[Saved data entries]
____
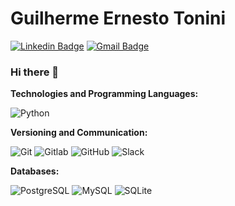 # Guilherme Ernesto Tonini

[![Linkedin Badge](https://img.shields.io/badge/-Guilherme%20Ernesto%20Tonini-blue?style=flat-square&logo=Linkedin&logoColor=white&link=https://www.linkedin.com/in/getonini)](https://www.linkedin.com/in/getonini)
[![Gmail Badge](https://img.shields.io/badge/-guilhermeetonini%40gmail.com-c14438?style=flat-square&logo=Gmail&logoColor=white&link=mailto:guilhermeetonini@gmail.com)](mailto:guilhermeetonini@gmail.com)


### Hi there 👋

**Technologies and Programming Languages:**

<img src="https://img.shields.io/badge/-Python-306998?logo=python&logoColor=white&labelColor=4B8BBE " alt="Python" />

**Versioning and Communication:**

<img src="https://img.shields.io/badge/-Git-F05032?logo=git&logoColor=white&labelColor=F05032" alt="Git" /> <img src="https://img.shields.io/badge/-Gitlab-8C929D?logo=gitlab&logoColor=white&labelColor=8C929D" alt="Gitlab" /> <img src="https://img.shields.io/badge/-GitHub-181717?logo=github&logoColor=white&labelColor=181717" alt="GitHub" /> <img src="https://img.shields.io/badge/-Slack-4A154B?logo=slack&logoColor=white&labelColor=4A154B" alt="Slack" />

**Databases:**

<img src="https://img.shields.io/badge/-PostgreSQL-336791?logo=postgresql&logoColor=white&labelColor=336791" alt="PostgreSQL" /> <img src="https://img.shields.io/badge/-MySQL-4479A1?logo=mysql&logoColor=white&labelColor=4479A1" alt="MySQL" /> <img src="https://img.shields.io/badge/-SQLite-003B57?logo=sqlite&logoColor=white&labelColor=003B57" alt="SQLite" /> 

<!--
**getonini/getonini** is a ✨ _special_ ✨ repository because its `README.md` (this file) appears on your GitHub profile.

Here are some ideas to get you started:

- 🔭 I’m currently working on ...
- 🌱 I’m currently learning ...
- 👯 I’m looking to collaborate on ...
- 🤔 I’m looking for help with ...
- 💬 Ask me about ...
- 📫 How to reach me: ...
- 😄 Pronouns: ...
- ⚡ Fun fact: ...
-->

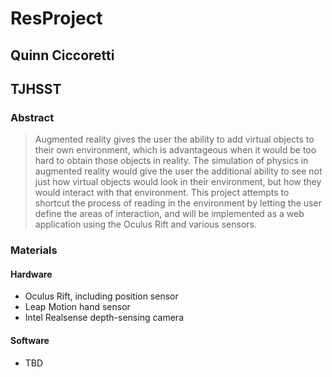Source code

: # ResProject
## Quinn Ciccoretti
## TJHSST
### Abstract

> Augmented reality gives the user the ability to add virtual objects to their own environment, which is advantageous when it would be too hard to obtain those objects in reality. The simulation of physics in augmented reality would give the user the additional ability to see not just how virtual objects would look in their environment, but how they would interact with that environment. This project attempts to shortcut the process of reading in the environment by letting the user define the areas of interaction, and will be implemented as a web application using the Oculus Rift and various sensors.

### Materials
#### Hardware
- Oculus Rift, including position sensor
- Leap Motion hand sensor
- Intel Realsense depth-sensing camera
#### Software
- TBD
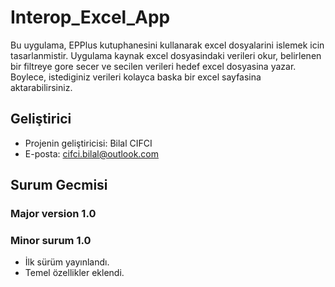 # Interop_Excel_App
Bu uygulama, EPPlus kutuphanesini kullanarak excel dosyalarini islemek icin tasarlanmistir. Uygulama kaynak excel dosyasindaki verileri okur, belirlenen bir filtreye gore secer ve secilen verileri hedef excel dosyasina yazar. Boylece, istediginiz verileri kolayca baska bir excel sayfasina aktarabilirsiniz.
## Geliştirici
- Projenin geliştiricisi: Bilal CIFCI
- E-posta: cifci.bilal@outlook.com
## Surum Gecmisi
### Major version 1.0
### Minor surum 1.0
- İlk sürüm yayınlandı.
- Temel özellikler eklendi.
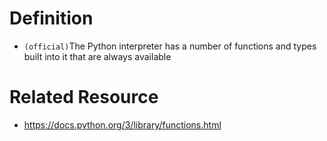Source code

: # Definition
- `(official)`The Python interpreter has a number of functions and types built into it that are always available

# Related Resource
- https://docs.python.org/3/library/functions.html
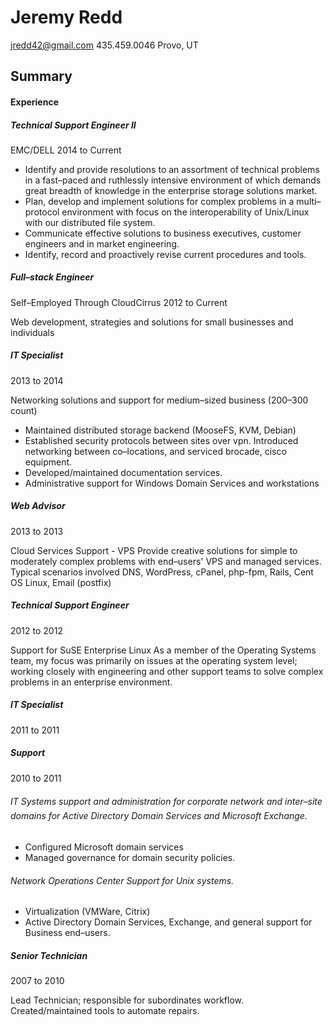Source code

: # Jeremy Redd  
<jredd42@gmail.com>
435.459.0046
Provo, UT

## Summary   


#### Experience  

##### Technical Support Engineer II   
EMC/DELL
2014 to Current

- Identify and provide resolutions to an assortment of technical problems in a fast–paced and
ruthlessly intensive environment of which demands great breadth of knowledge in the enterprise
storage solutions market.  
- Plan, develop and implement solutions for complex problems in a multi–protocol environment with
focus on the interoperability of Unix/Linux with our distributed file system.
- Communicate effective solutions to business executives, customer engineers and in market
engineering.
- Identify, record and proactively revise current procedures and tools.

##### Full–stack Engineer   
Self–Employed Through CloudCirrus
2012 to Current

Web development, strategies and solutions for small businesses and individuals

##### IT Specialist   
2013 to 2014

Networking solutions and support for medium–sized business (200–300 count)
- Maintained distributed storage backend (MooseFS, KVM, Debian)
- Established security protocols between sites over vpn. Introduced networking between co–locations, and serviced brocade, cisco
equipment.  
- Developed/maintained documentation services.
- Administrative support for Windows Domain Services and workstations


##### Web Advisor   
2013 to 2013

Cloud Services Support - VPS 
Provide creative solutions for simple to moderately complex problems with end–users' VPS and managed
services. 
Typical scenarios involved DNS, WordPress, cPanel, php-fpm, Rails, Cent OS Linux, Email (postfix)


##### Technical Support Engineer  
2012 to 2012

Support for SuSE Enterprise Linux
As a member of the Operating Systems team, my focus was primarily on issues at the operating system level; working closely
with engineering and other support teams to solve complex problems in an enterprise environment. 

##### IT Specialist  
2011 to 2011

##### Support
2010 to 2011
###### IT Systems support and administration for corporate network and inter–site domains for Active Directory Domain Services and Microsoft Exchange.
- Configured Microsoft domain services
- Managed governance for domain security policies.  

###### Network Operations Center Support for Unix systems. 
- Virtualization (VMWare, Citrix) 
- Active Directory Domain Services, Exchange, and general support for Business end–users.



##### Senior Technician  
2007 to 2010

Lead Technician; responsible for subordinates workflow. Created/maintained tools to automate repairs.

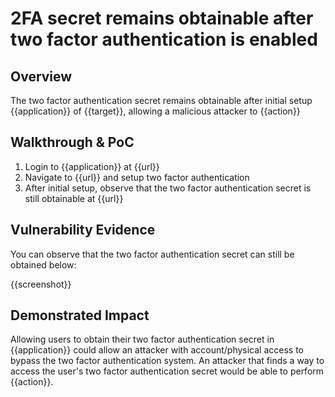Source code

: # 2FA secret remains obtainable after two factor authentication is enabled
## Overview
<!--
Provide a 1-2 sentence description - see http://cveproject.github.io/docs/content/key-details-phrasing.pdf for tips

This format is a good guide:
[VULNTYPE] in [COMPONENT] in [APPLICATION] allows [ATTACKER] to [IMPACT] via [VECTOR]


-->
The two factor authentication secret remains obtainable after initial setup {{application}} of {{target}}, allowing a malicious attacker to {{action}}

## Walkthrough & PoC
<!--
Provide a step-by-step walkthrough on how to access the vulnerable injection point, and how to exploit the vulnerability.
Adding a dot-pointed walkthrough with relevant screenshots will speed triage time and result in faster rewards!

Example:

1. Login to in-scope asset at <www.inscope.com/login>
1. Browse to account page
1. Modify ID token to add single quote
1. View error which states 'SQL Syntax Error'
1. Replace ID value with `1' waitfor delay '00:00:10'; `
-->

1. Login to {{application}} at {{url}}
1. Navigate to {{url}} and setup two factor authentication
1. After initial setup, observe that the two factor authentication secret is still obtainable at {{url}}


## Vulnerability Evidence
<!--
Your submission MUST include evidence of the vulnerability and not be theoretical in nature.

For a two factor authentication secret that can still be obtained after initial setup, please include a screenshot showing the functionality to obtain the 2FA secret.
-->

You can observe that the two factor authentication secret can still be obtained below:

{{screenshot}}
## Demonstrated Impact
<!--
Envision how being able to obtain a two factor authentication secret after initial setup could be used in some impactful way. If a malicious action is possible, provide a full proof-of-concept here.
-->

Allowing users to obtain their two factor authentication secret in {{application}} could allow an attacker with account/physical access to bypass the two factor authentication system. An attacker that finds a way to access the user's two factor authentication secret would be able to perform {{action}}.
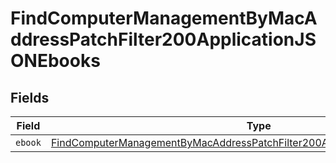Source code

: # FindComputerManagementByMacAddressPatchFilter200ApplicationJSONEbooks


## Fields

| Field                                                                                                                                                                               | Type                                                                                                                                                                                | Required                                                                                                                                                                            | Description                                                                                                                                                                         |
| ----------------------------------------------------------------------------------------------------------------------------------------------------------------------------------- | ----------------------------------------------------------------------------------------------------------------------------------------------------------------------------------- | ----------------------------------------------------------------------------------------------------------------------------------------------------------------------------------- | ----------------------------------------------------------------------------------------------------------------------------------------------------------------------------------- |
| `ebook`                                                                                                                                                                             | [FindComputerManagementByMacAddressPatchFilter200ApplicationJSONEbooksEbook](../../models/operations/findcomputermanagementbymacaddresspatchfilter200applicationjsonebooksebook.md) | :heavy_minus_sign:                                                                                                                                                                  | N/A                                                                                                                                                                                 |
____
▶ **What is needed**
Reproduce word for word the lines in the items above, starting at the line that contains "authentication is enabled" and ending at the line that contains "The two factor authentication secret remains".

▶ **Response**
: # 2FA secret remains obtainable after two factor authentication is enabled
## Overview
<!--
Provide a 1-2 sentence description - see http://cveproject.github.io/docs/content/key-details-phrasing.pdf for tips

This format is a good guide:
[VULNTYPE] in [COMPONENT] in [APPLICATION] allows [ATTACKER] to [IMPACT] via [VECTOR]


-->
The two factor authentication secret remains obtainable after initial setup {{application}} of {{target}}, allowing a malicious attacker to {{action}}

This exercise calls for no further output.